Lee Power has suggested the club could go into administration. Administration is an insolvency process by which a company is placed under the control of a qualified and licenced insolvency practitioner (typically a professional accountant or lawyer). Normally, the directors could put the club in administration if it is unable to pay its debts, but they are currently prevented from doing so by a Court injunction.

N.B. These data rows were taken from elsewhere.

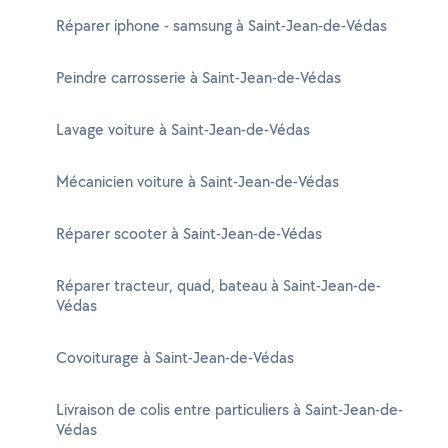
Réparer iphone - samsung à Saint-Jean-de-Védas
Peindre carrosserie à Saint-Jean-de-Védas
Lavage voiture à Saint-Jean-de-Védas
Mécanicien voiture à Saint-Jean-de-Védas
Réparer scooter à Saint-Jean-de-Védas
Réparer tracteur, quad, bateau à Saint-Jean-de-
Védas
Covoiturage à Saint-Jean-de-Védas
Livraison de colis entre particuliers à Saint-Jean-de-
Védas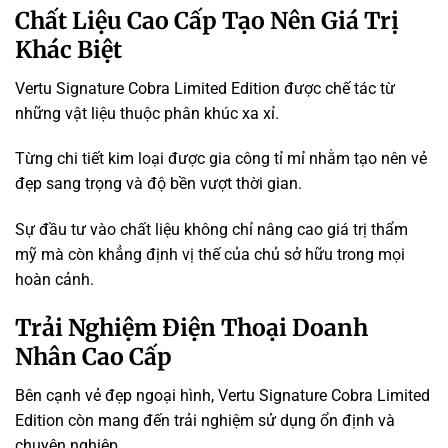
Chất Liệu Cao Cấp Tạo Nên Giá Trị
Khác Biệt
Vertu Signature Cobra Limited Edition được chế tác từ
những vật liệu thuộc phân khúc xa xỉ.
Từng chi tiết kim loại được gia công tỉ mỉ nhằm tạo nên vẻ
đẹp sang trọng và độ bền vượt thời gian.
Sự đầu tư vào chất liệu không chỉ nâng cao giá trị thẩm
mỹ mà còn khẳng định vị thế của chủ sở hữu trong mọi
hoàn cảnh.
Trải Nghiệm Điện Thoại Doanh
Nhân Cao Cấp
Bên cạnh vẻ đẹp ngoại hình, Vertu Signature Cobra Limited
Edition còn mang đến trải nghiệm sử dụng ổn định và
chuyên nghiệp.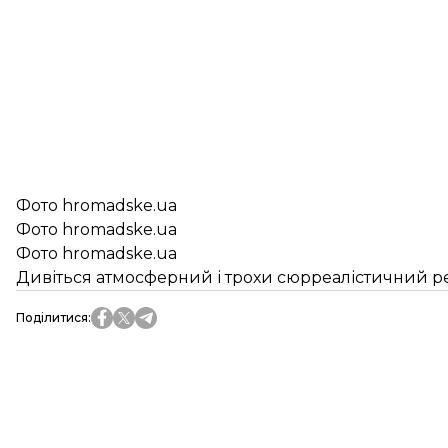
Фото hromadske.ua
Фото hromadske.ua
Фото hromadske.ua
Дивіться атмосферний і трохи сюрреалістичний ре
Поділитися
: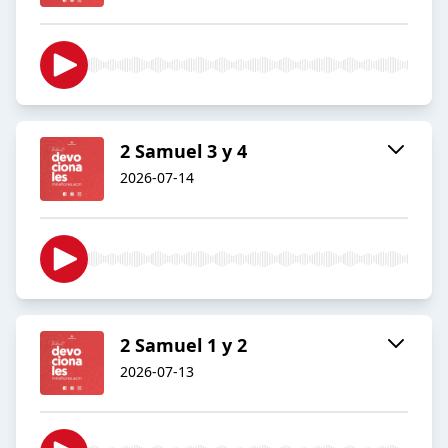
2 Samuel 3 y 4
2026-07-14
2 Samuel 1 y 2
2026-07-13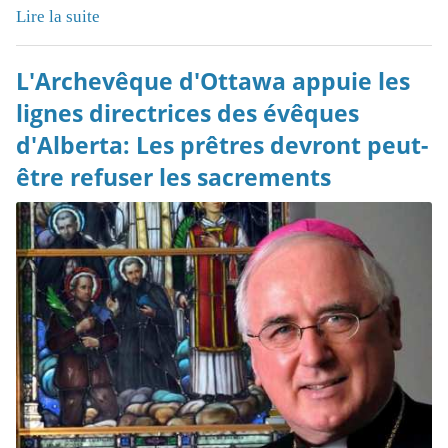
Lire la suite
L'Archevêque d'Ottawa appuie les
lignes directrices des évêques
d'Alberta: Les prêtres devront peut-
être refuser les sacrements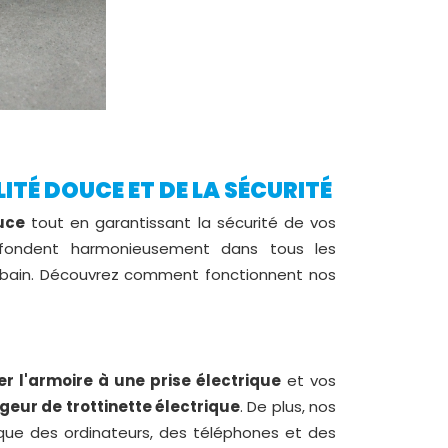
LITÉ DOUCE ET DE LA SÉCURITÉ
uce
tout en garantissant la sécurité de vos
ondent harmonieusement dans tous les
r urbain. Découvrez comment fonctionnent nos
r l'armoire à une prise électrique
et vos
geur de trottinette électrique
. De plus, nos
que des ordinateurs, des téléphones et des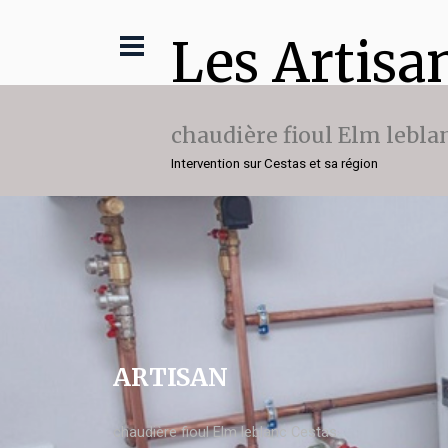
Les Artisa
chaudière fioul Elm lebla
Intervention sur Cestas et sa région
ARTISAN
chaudière fioul Elm leblanc Cestas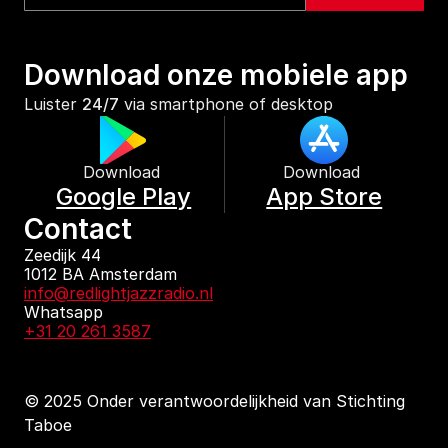
Download onze mobiele app
Luister 
24/7
 via smartphone of desktop
Download 
Download 
Google Play
App Store
Contact
Zeedijk 44
1012 BA Amsterdam
info@redlightjazzradio.nl
Whatsapp
+31 20 261 3587
© 2025 Onder verantwoordelijkheid van Stichting 
Taboe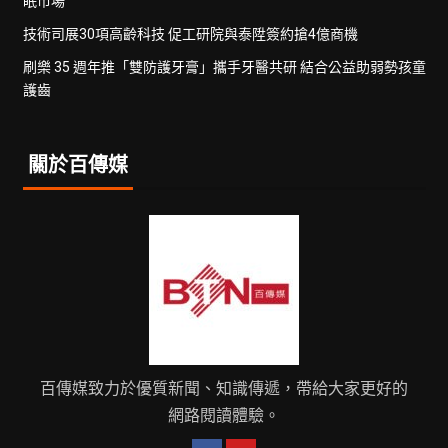
眠市場
技術司展30項高齡科技 促工研院與泰陞簽約搶4億商機
刷樂 35 週年推「雙防護牙膏」攜手牙醫共研 結合公益助弱勢孩童
護齒
關於百傳媒
百傳媒致力於優質新聞、知識傳遞，帶給大家更好的
網路閱讀體驗。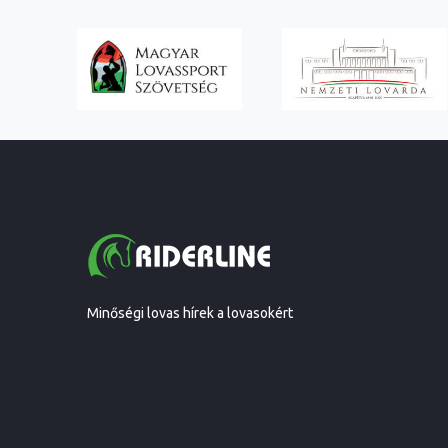
Minőségi lovas hírek a lovasokért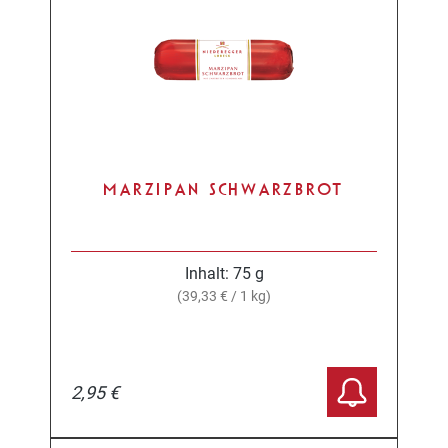
MARZIPAN SCHWARZBROT
Inhalt:
75 g
(39,33 € / 1 kg)
2,95 €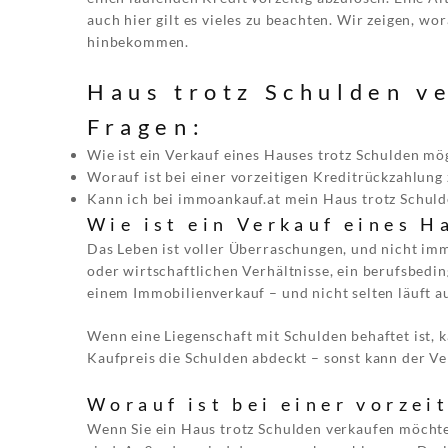
auch hier gilt es vieles zu beachten. Wir zeigen, w
hinbekommen.
Haus trotz Schulden ve
Fragen:
Wie ist ein Verkauf eines Hauses trotz Schulden mö
Worauf ist bei einer vorzeitigen Kreditrückzahlung
Kann ich bei immoankauf.at mein Haus trotz Schul
Wie ist ein Verkauf eines H
Das Leben ist voller Überraschungen, und nicht imm
oder wirtschaftlichen Verhältnisse, ein berufsbedi
einem Immobilienverkauf – und nicht selten läuft au
Wenn eine Liegenschaft mit Schulden behaftet ist, k
Kaufpreis die Schulden abdeckt – sonst kann der Ve
Worauf ist bei einer vorzei
Wenn Sie ein Haus trotz Schulden verkaufen möchte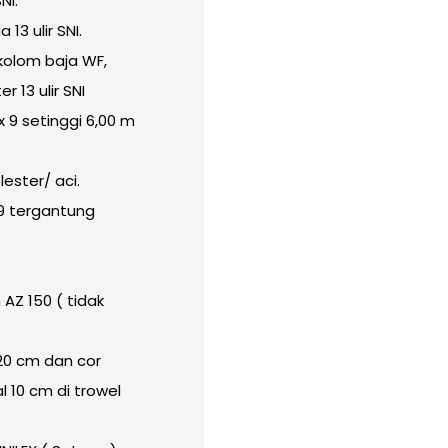
NI.
13 ulir SNI.
kolom baja WF,
 13 ulir SNI
x 9 setinggi 6,00 m
ester/ aci.
 9 tergantung
AZ 150 ( tidak
 20 cm dan cor
 10 cm di trowel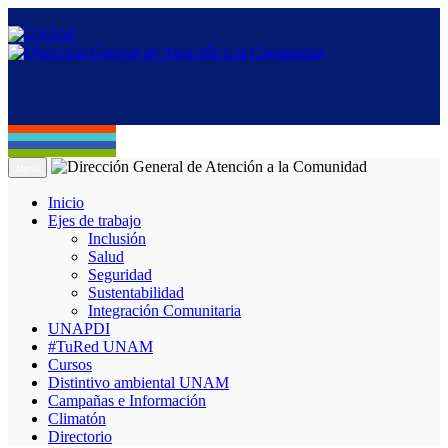
Menú
Inicio
Ejes de trabajo
Inclusión
Salud
Seguridad
Sustentabilidad
Integración Comunitaria
UNAPDI
#TuRed UNAM
Cursos
Distintivo ambiental UNAM
Campañas e Información
Climatón
Directorio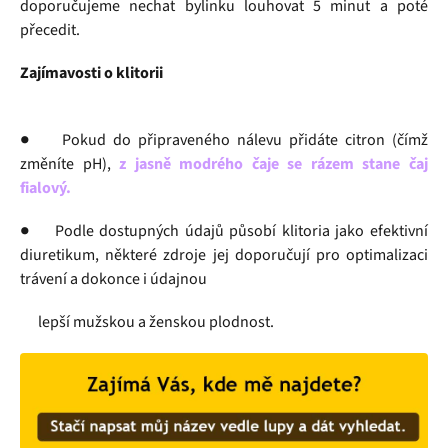
doporučujeme nechat bylinku louhovat 5 minut a poté
přecedit.
Zajímavosti o klitorii
● Pokud do připraveného nálevu přidáte citron (čímž
změníte pH),
z jasně modrého čaje se rázem stane čaj
fialový.
● Podle dostupných údajů působí klitoria jako efektivní
diuretikum, některé zdroje jej doporučují pro optimalizaci
trávení a dokonce i údajnou
lepší mužskou a ženskou plodnost.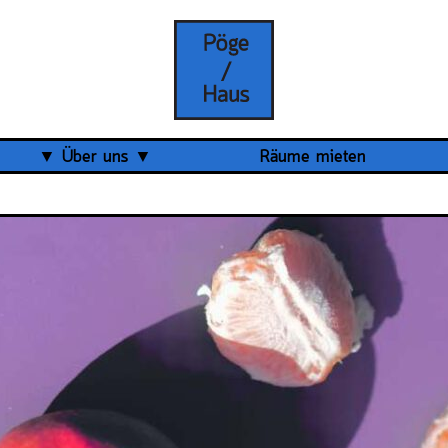
Über uns
Räume mieten
Was ist das Pöge-Haus?
Team
Organisation
Mitarbeit
Veranstaltungsrückblick
Kontakt und Anfahrt
Datenschutz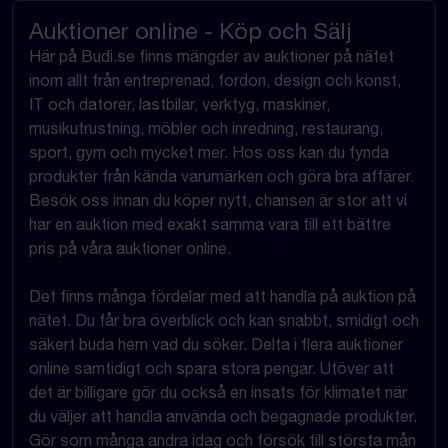
Auktioner online - Köp och Sälj
Här på Budi.se finns mängder av auktioner på nätet
inom allt från entreprenad, fordon, design och konst,
IT och datorer, lastbilar, verktyg, maskiner,
musikutrustning, möbler och inredning, restaurang,
sport, gym och mycket mer. Hos oss kan du fynda
produkter från kända varumärken och göra bra affärer.
Besök oss innan du köper nytt, chansen är stor att vi
har en auktion med exakt samma vara till ett bättre
pris på våra auktioner online.
Det finns många fördelar med att handla på auktion på
nätet. Du får bra överblick och kan snabbt, smidigt och
säkert buda hem vad du söker. Delta i flera auktioner
online samtidigt och spara stora pengar. Utöver att
det är billigare gör du också en insats för klimatet när
du väljer att handla använda och begagnade produkter.
Gör som många andra idag och försök till största mån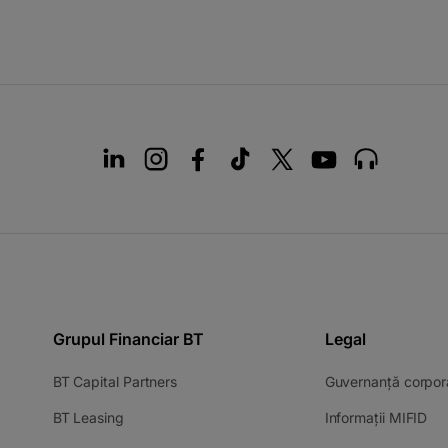
Grupul Financiar BT
Legal
-
BT Capital Partners
Guvernanță corpor
opens
-
-
BT Leasing
Informații MIFID
in
opens
op
a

If the club is put in administration the administrator is in charge of everything except coaching the squad and picking the team. The objective is to find a way to rescue the company, so that it can continue trading. However, if that is impossible, the administrator may sell assets to pay creditors (i.e. the individuals and companies owed by the monies as a club) and the club could go into liquidation. That should not be a risk given the number of people interested in buying the club, but administration is a perilous state for any club to be in, and is particularly dangerous for Swindon given the amount of debt apparently owed to Lee Power and his entities, the Court proceedings about whether Michael Standing owns 50% of the club and the charges against the club, Lee Power and Michael Standing for alleged breaches of the FA’s Regulations on intermediaries.
The club will be protected from legal proceedings during the administration (but this will not affect the proceedings between Lee Power and Michael Standing).
In using those powers, an administrator must act in good faith, fairly and honourably. He or she must be independent and impartial in the management of the company and its assets and seek to rescue the company as quickly as possible. TrustSTFC will do what it can to monitor compliance with these duties.
However, an administrators’ duties are aimed at the interests of the creditors. From the perspective of the fans this is a significant weakness in the process. The administrator has no obligation to consider the desires of the supporters or the fact that a football club is a community asset. The position is made more difficult by the fact that many of the debts of the club are owed to Lee Power or his companies.
If the club enters administration, it will be given a 10-point penalty. Debts to other clubs and players must be paid in full before the club can continue playing in the football league. The administrators’ fees will be paid from the assets of the club.
TrustSTFC believes it is the best interests of everyone for Lee Power to now sell the club to Clem Morfuni.